Copy out every line of the records below, unchanged, and leave the pictures out of your answer.

## Begin

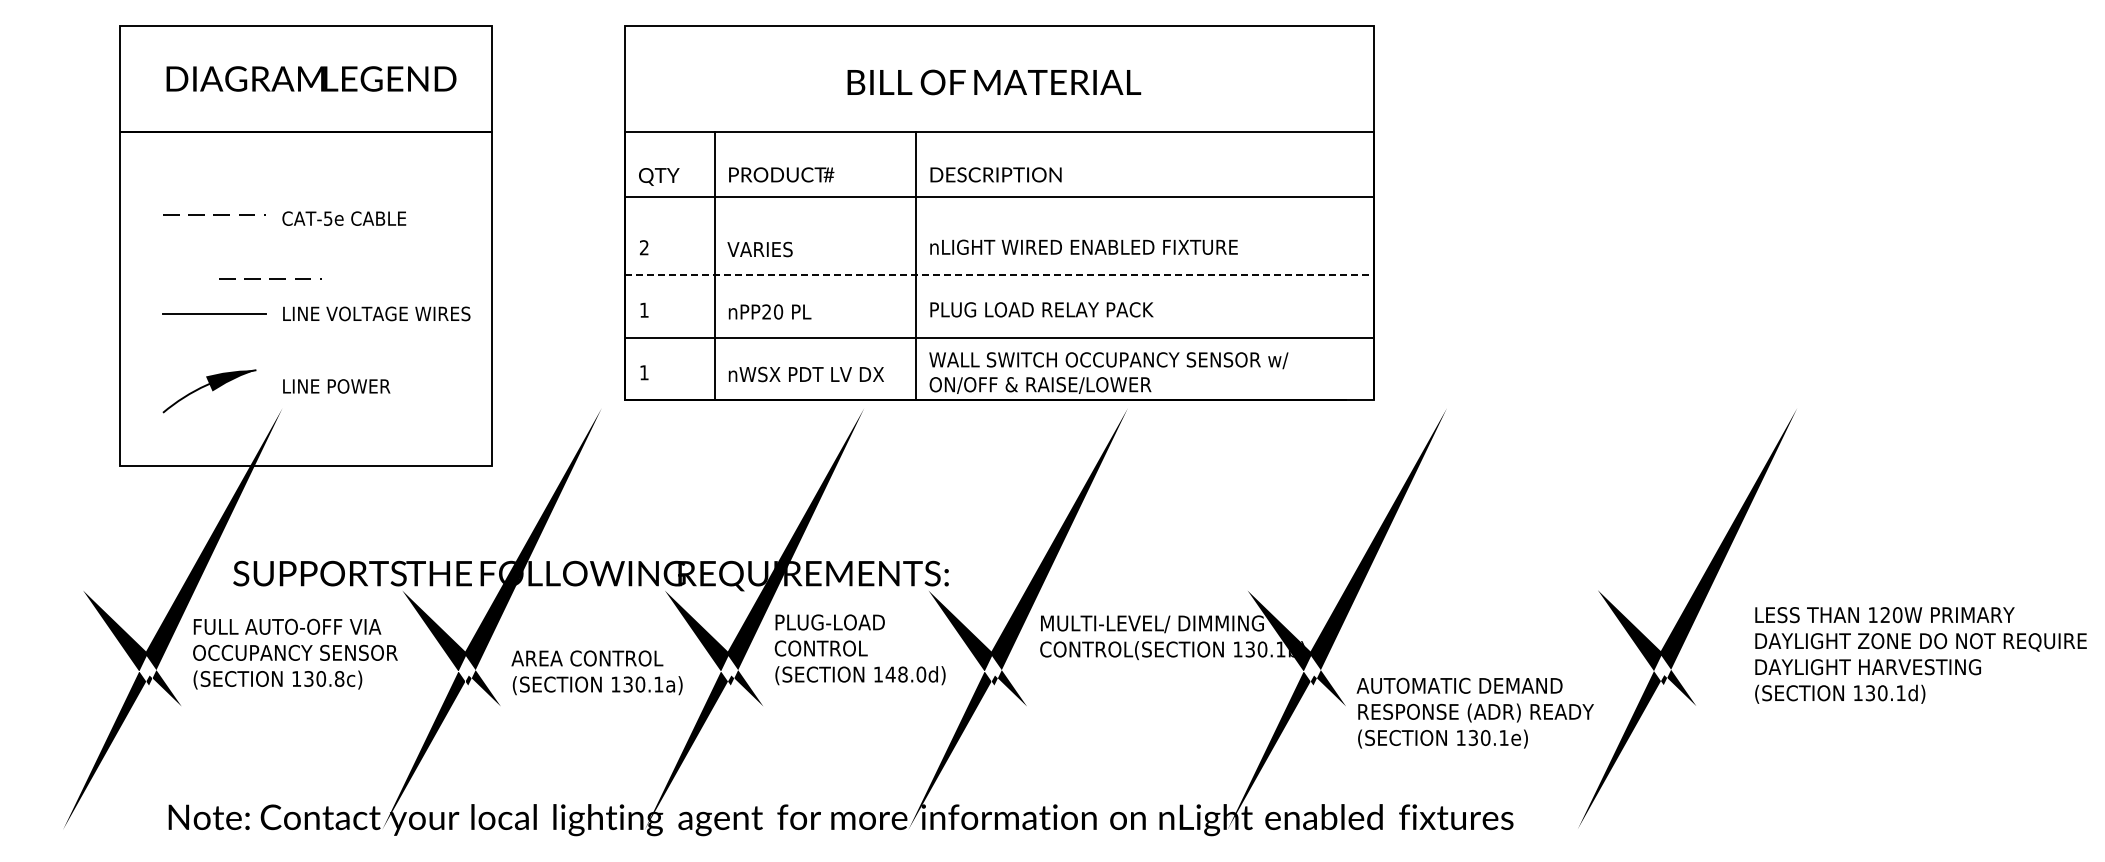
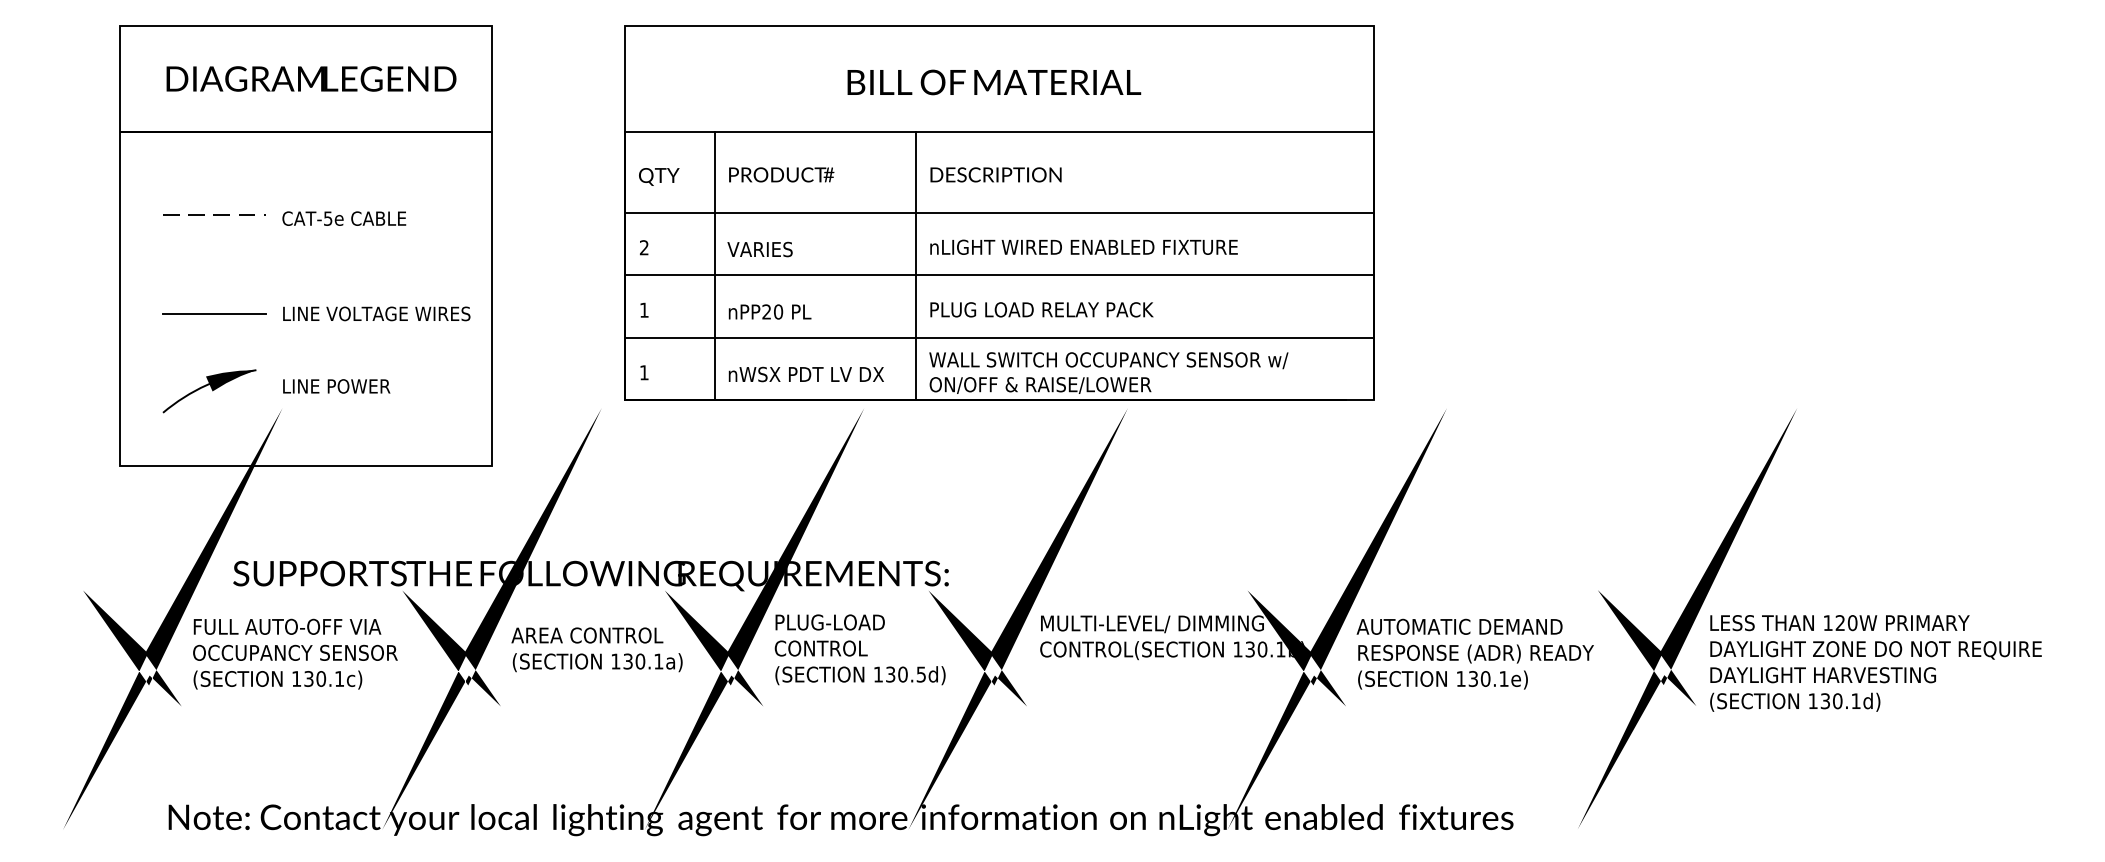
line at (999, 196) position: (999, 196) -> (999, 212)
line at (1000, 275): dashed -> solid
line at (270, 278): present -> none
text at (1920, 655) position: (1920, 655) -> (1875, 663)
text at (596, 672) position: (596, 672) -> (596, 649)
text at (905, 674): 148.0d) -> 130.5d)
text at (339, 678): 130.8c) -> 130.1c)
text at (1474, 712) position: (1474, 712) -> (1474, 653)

## End

- **Result**
line at (999, 196) position: (999, 196) -> (999, 212)
line at (1000, 275): dashed -> solid
line at (270, 278): present -> none
text at (1920, 655) position: (1920, 655) -> (1875, 663)
text at (596, 672) position: (596, 672) -> (596, 649)
text at (905, 674): 148.0d) -> 130.5d)
text at (339, 678): 130.8c) -> 130.1c)
text at (1474, 712) position: (1474, 712) -> (1474, 653)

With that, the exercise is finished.